Iterative design, 3D printing, co-creation and marshmallows

3D printing makes it possible to produce unique one-off designs for reasonable costs. This enables designers to implement design improvements based on customer-feedback. It is one of the aspects of co-creation where consumers and designers work together on a design.
Using iterative design a design can stay relevant for longer times — theoretically even forever. Technological capabilities are constantly improving and products can take advantage of that by using the new capabilities of the design. Also the expectations on what is fashionable and what is not changes over time. And last user experience can be used as input to improve function. Parts can break due to wear and tear.

Traditionally the concept of iterative design is employed within product design teams. You see it a lot in software development — especially in agile development environments. Developers or designers quickly deliver a prototype which is shared with the whole team and sometimes customers. They provide feedback which is used an input for the next iteration cycle. Also the open source software development mantra “release early, release often” is trying to achieve the same thing.

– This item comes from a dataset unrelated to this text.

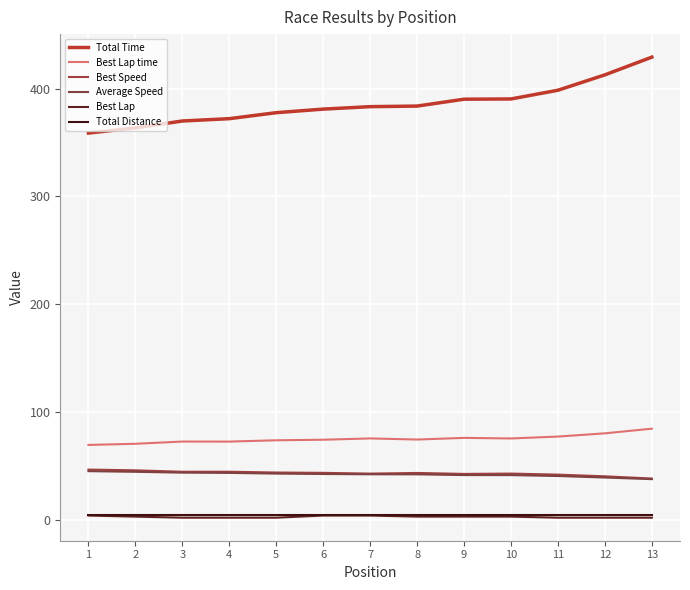

What is the maximum value shown in the chart?

429.2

New technologies like the internet but also 3D printing make it possible to bring the product development cycle into the open and allows for faster feedback cycles. Especially on-demand production and zero stock policies make it possible to adapt a product design immediately.

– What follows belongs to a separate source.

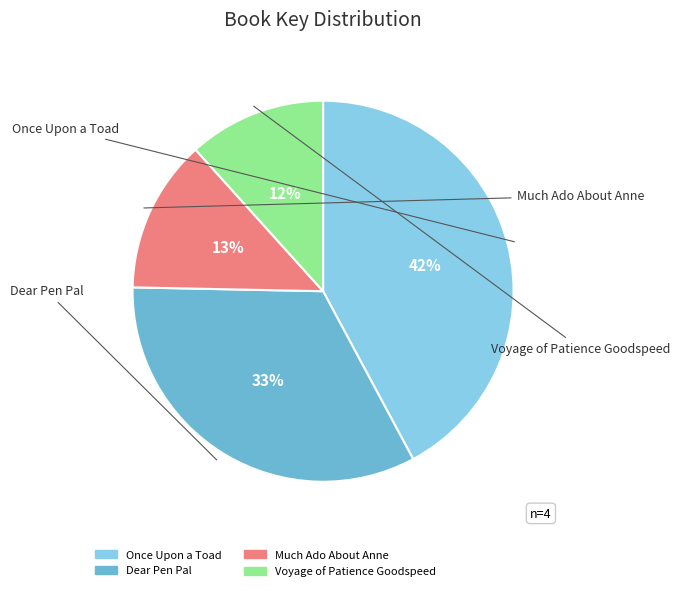

Count the number of slices in the pie.

4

There is a game often used to in team training session which is called the Marshmallow Challenge. Each team gets 1m / 3ft tape, 1m / 3ft string, 20 sticks of spaghetti and a marshmallow. The objective is to build the highest stable freestanding structure with the marshmallow on top. It is interesting that children are much better at this than adults. Children start building immediately and start over when they fail. Effectively they are using iterative design to come quickly to the best solution.